Attention No-one! Have I got a brand unavailable for you!Publication: Business BriefAuthor: John Bowles Date: 2011-11-29 |
In a R30 billion plus industry, the average South African is bombarded by advertising. Some of its good, some of its bad, some we take (a little) notice of, while some annoy or irritate and some of it helps us in our lives.
While a lot of time is spent on the creativity, does anyone question how much time is being spent on making sure the message is sent to where the advertised brands are actually physically ‘grab-it-in-your-hands-and-go’ available?
Often marketers are so focused on mental availability that they sometimes forget that the brand, the service, the retailer or the advertiser kind of needs to be physically available too. Advertisers can screw it up when it comes to the physical availability issue with their mental support.
We know that the aim of marketing is for your brand to be thought of in a buying situation. Simple awareness is ok, but let’s face it – it can often be completely irrelevant and expensive. I am very aware of Tampax but probably mostly am never going to be thinking of Tampax in a buying situation.
Much of the advertising budget is often spent reaching consumers that are not category buyers. So even though there is physical availability supporting the mental campaign, the message is wasted because they’re not going to consider and certainly not buy.
On the other side of the coin, we live in a country where there is massive social and economic inequality. When I last checked, less than 12% of the population holds over 80% of personal income wealth in the country. Yet, most advertising that goes out is broad and doesn’t take this factor into consideration. For example, only 30% of taxpayers represent 80% of the SARS personal income tax revenue. We’re talking a really small group of people that the government could probably telephone over two weeks with their reminders.

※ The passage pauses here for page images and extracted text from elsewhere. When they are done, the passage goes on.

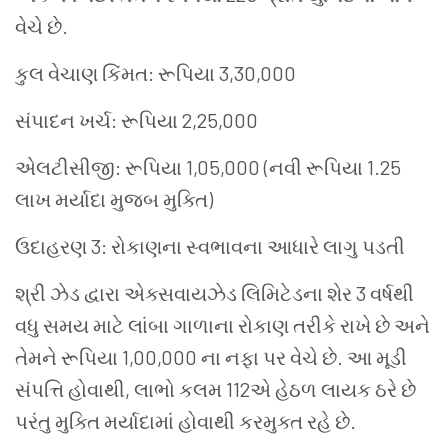
વેચે છે.
કુલ વેચાણ કિંમત: રૂપિયા 3,30,000
સંપાદન ખર્ચ: રૂપિયા 2,25,000
એલટીસીજી: રૂપિયા 1,05,000 (નવી રૂપિયા 1.25
લાખ મર્યાદા મુજબ મુક્તિ)
ઉદાહરણ 3: રોકાણના સ્વભાવના આધારે લાગુ પડતી
શ્રી ઝેડ દ્વારા એક્સવાયઝેડ લિમિટેડના શેર 3 વર્ષથી
વધુ સમય માટે લાંબા ગાળાના રોકાણ તરીકે રાખે છે અને
તેમને રૂપિયા 1,00,000 ના નફા પર વેચે છે. આ મૂડી
સંપત્તિ હોવાથી, લાભો કલમ 112એ હેઠળ લાયક ઠરે છે
પરંતુ મુક્તિ મર્યાદામાં હોવાથી કરમુક્ત રહે છે.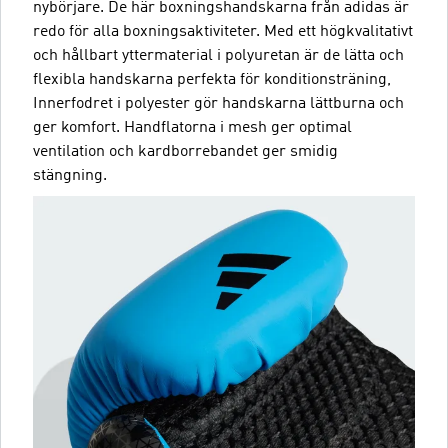
nybörjare. De här boxningshandskarna från adidas är
redo för alla boxningsaktiviteter. Med ett högkvalitativt
och hållbart yttermaterial i polyuretan är de lätta och
flexibla handskarna perfekta för konditionsträning,
Innerfodret i polyester gör handskarna lättburna och
ger komfort. Handflatorna i mesh ger optimal
ventilation och kardborrebandet ger smidig
stängning.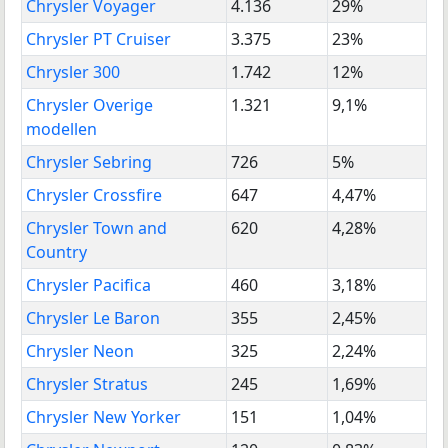
Chrysler Voyager
4.136
29%
Chrysler PT Cruiser
3.375
23%
Chrysler 300
1.742
12%
Chrysler Overige
1.321
9,1%
modellen
Chrysler Sebring
726
5%
Chrysler Crossfire
647
4,47%
Chrysler Town and
620
4,28%
Country
Chrysler Pacifica
460
3,18%
Chrysler Le Baron
355
2,45%
Chrysler Neon
325
2,24%
Chrysler Stratus
245
1,69%
Chrysler New Yorker
151
1,04%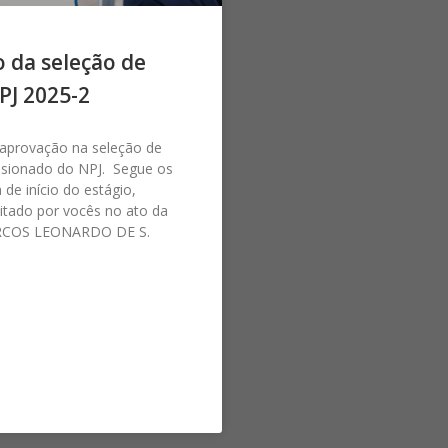
 da seleção de
PJ 2025-2
 aprovação na seleção de
isionado do NPJ. Segue os
 de início do estágio,
itado por vocês no ato da
ARCOS LEONARDO DE S.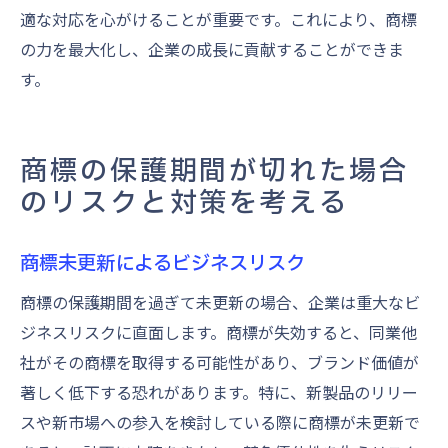
適な対応を心がけることが重要です。これにより、商標
の力を最大化し、企業の成長に貢献することができま
す。
商標の保護期間が切れた場合
のリスクと対策を考える
商標未更新によるビジネスリスク
商標の保護期間を過ぎて未更新の場合、企業は重大なビ
ジネスリスクに直面します。商標が失効すると、同業他
社がその商標を取得する可能性があり、ブランド価値が
著しく低下する恐れがあります。特に、新製品のリリー
スや新市場への参入を検討している際に商標が未更新で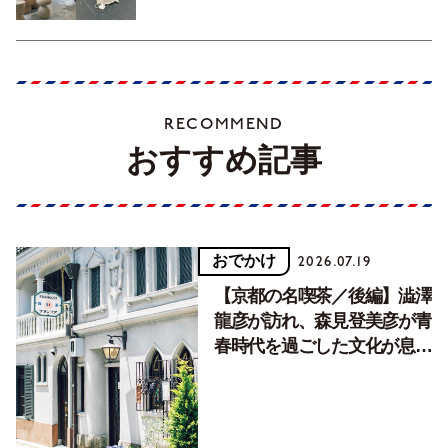
RECOMMEND
おすすめ記事
おでかけ
2026.07.19
【京都の名喫茶／後編】澁澤
龍彦が訪れ、森見登美彦が青
春時代を過ごした文化が息づ
く居場所。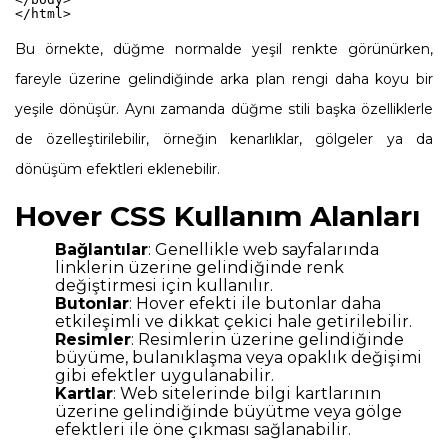
Bu örnekte, düğme normalde yeşil renkte görünürken,
fareyle üzerine gelindiğinde arka plan rengi daha koyu bir
yeşile dönüşür. Aynı zamanda düğme stili başka özelliklerle
de özelleştirilebilir, örneğin kenarlıklar, gölgeler ya da
dönüşüm efektleri eklenebilir.
Hover CSS Kullanım Alanları
Bağlantılar
: Genellikle web sayfalarında
linklerin üzerine gelindiğinde renk
değiştirmesi için kullanılır.
Butonlar
: Hover efekti ile butonlar daha
etkileşimli ve dikkat çekici hale getirilebilir.
Resimler
: Resimlerin üzerine gelindiğinde
büyüme, bulanıklaşma veya opaklık değişimi
gibi efektler uygulanabilir.
Kartlar
: Web sitelerinde bilgi kartlarının
üzerine gelindiğinde büyütme veya gölge
efektleri ile öne çıkması sağlanabilir.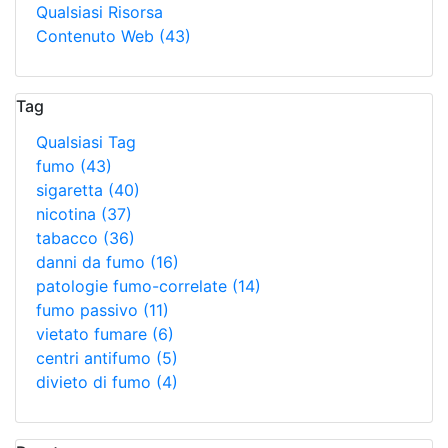
Qualsiasi Risorsa
Contenuto Web
(43)
Tag
Qualsiasi Tag
fumo
(43)
sigaretta
(40)
nicotina
(37)
tabacco
(36)
danni da fumo
(16)
patologie fumo-correlate
(14)
fumo passivo
(11)
vietato fumare
(6)
centri antifumo
(5)
divieto di fumo
(4)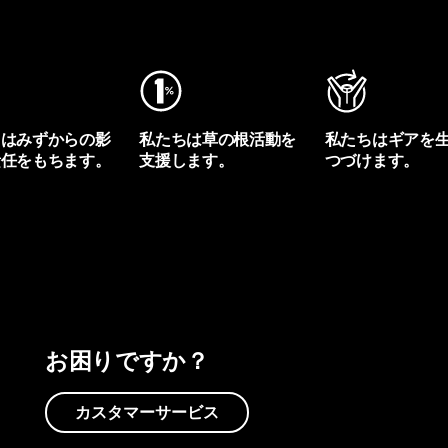
ちはみずからの影
私たちは草の根活動を
私たちはギアを
責任をもちます。
支援します。
つづけます。
プリントを見る
アクティビズムを見る
Worn Wearを見る
お困りですか？
カスタマーサービス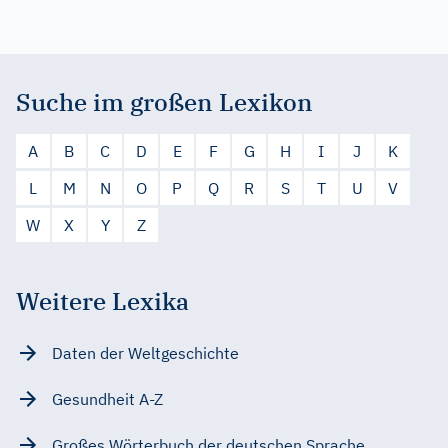
Suche im großen Lexikon
A
B
C
D
E
F
G
H
I
J
K
L
M
N
O
P
Q
R
S
T
U
V
W
X
Y
Z
Weitere Lexika
Daten der Weltgeschichte
Gesundheit A-Z
Großes Wörterbuch der deutschen Sprache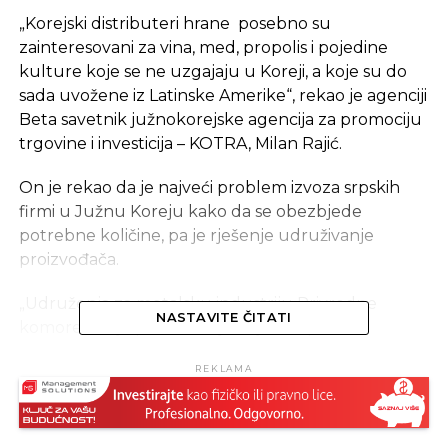
„Korejski distributeri hrane posebno su
zainteresovani za vina, med, propolis i pojedine
kulture koje se ne uzgajaju u Koreji, a koje su do
sada uvožene iz Latinske Amerike“, rekao je agenciji
Beta savetnik južnokorejske agencija za promociju
trgovine i investicija – KOTRA, Milan Rajić.
On je rekao da je najveći problem izvoza srpskih
firmi u Južnu Koreju kako da se obezbjede
potrebne količine, pa je rješenje udruživanje
proizvođača.
„Udruženja za metalsku industriju Privredne
NASTAVITE ČITATI
komore Srbije predložilo je koje bi srpske
kompanije mogle da imaju interesa za saradnju sa
REKLAMA
korejskim kompanijama i nadamo se da će uskoro
biti ugovoreni neki poslovi“, rekao je rukovodilac
centra za bilateralnu saradnju PKS Nikola Janković.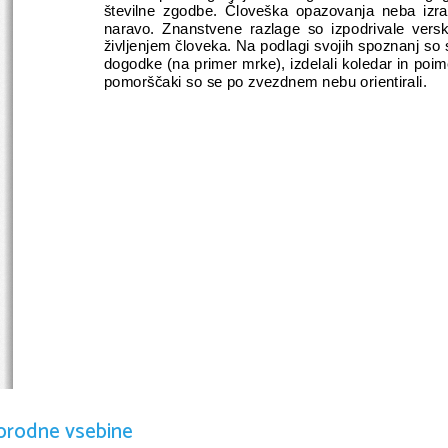
številne zgodbe. Človeška opazovanja neba izr
naravo. Znanstvene razlage so izpodrivale ver
življenjem človeka. Na podlagi svojih spoznanj so 
dogodke (na primer mrke), izdelali koledar in poim
pomorščaki so se po zvezdnem nebu orientirali.
orodne vsebine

But when SARS communicates, they send messages to everyone. What a waste! Everyone’s aware of them but surely we should only be targeting the taxpayers?

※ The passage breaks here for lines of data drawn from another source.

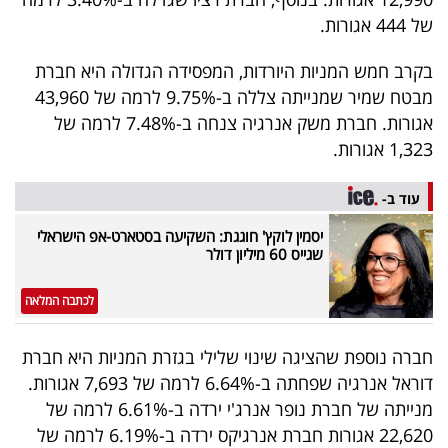
40
של 444 אגורות.
בקרב חמש המניות היורדות, המפסידה הגדולה היא חברת
שיתופי
מבטח שמיר שמנייתה צללה ב-9.75% לרמה של 43,960
אגורות. חברת משק אנרגיה צנחה ב-7.48% לרמה של
פעולה
1,323 אגורות.
עוד ב-
דרושים
יסמין לוקץ' חוגגת: השקיעה בסטארט-אפ הישראלי
שגייס 60 מיליון דולר
ניוזלטרים
לכתבה המלאה
מייל
חברה נוספת שהציגה שינוי שלילי בגזרת המניות היא חברת
אדום
דוראל אנרגיה שפחתה ב-6.64% לרמה של 7,693 אגורות.
מנייתה של חברת נופר אנרג'י ירדה ב-6.61% לרמה של
22,620 אגורות חברת אנרגיקס ירדה ב-6.19% לרמה של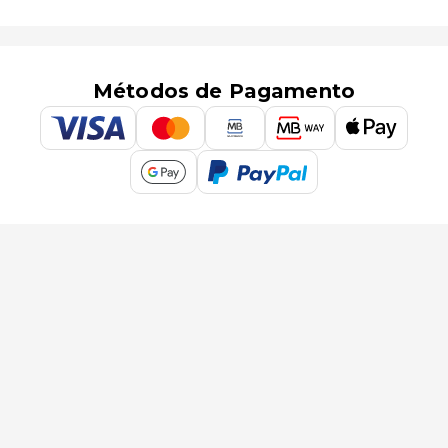
Métodos de Pagamento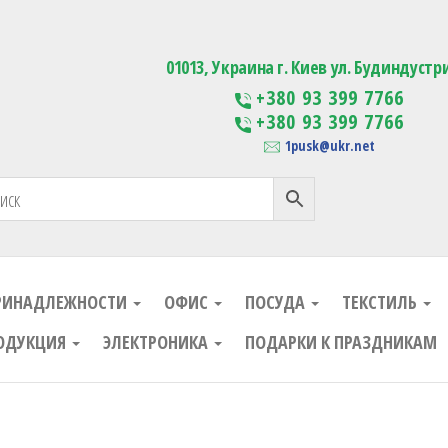
ания
Изготовление сувенирной проду
01013, Украина г. Киев ул. Будиндустр
+380 93 399 7766
+380 93 399 7766
1pusk@ukr.net
РИНАДЛЕЖНОСТИ
ОФИС
ПОСУДА
ТЕКСТИЛЬ
ОДУКЦИЯ
ЭЛЕКТРОНИКА
ПОДАРКИ К ПРАЗДНИКАМ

Many advertisers are guilty of the mental availability overload but seem to pat it off the shoulder as an ‘awareness’ objective exercise. More like an extravagant waste – and in the case of SARS, it’s at the taxpayer’s expense.
Media planning communication should match the footprint of physical availability and crucially, should be aimed at the maximum number of category buyers within those footprints.
If 12.5% of your market share or sales comes from Limpopo, is 12.5% of your communication budget supporting it? And within Limpopo, is all of it focused on Polokwane? Are 20% of your Limpopo’s share from Tzaneen and is anything covering them? What about Musina, Bela-Bela? These are all important hotspots where brands, services, retailers are physically visible and available but lacking in mental reminders to say “Hey remember me, I’m here, waiting…”
The powerhouse provinces like Gauteng often get the most communication support. Of course they should, but when you look within the metros at key economic goldmines like Tshwane (Pretoria) and Ekurhuleni (East Rand) the same lack of mental communication support is visible. When I have spoken to leading retailers in the country, they all tell me the same thing. These two areas are in their top five performing store areas. But are they getting ‘top five’ mental availability on the ground? I don’t think so – certainly not in the print media.
Physical and mental availability of brands and services are the key to any business’s success. If this is the case and the role of marketing is to be thought of in a buying situation, then supporting the stocks on shelf or the services on offer to those that live around these points must be paramount. With tight budgets, lack of resources, nightmare competition and better priced alternatives, you need to give the brand a chance. That means reaching your category buyers when they are thinking of buying and reaching them where they live. That should be the first step before creative execution kicks in – because, these geographic markets are all quite different from one another! But that’s another series of articles…
I can already hear the guns loading in creative and media departments around the country. I’m hoping this article has the same geographic spread as the ‘mass’ media – then I’ll be ‘A OK’.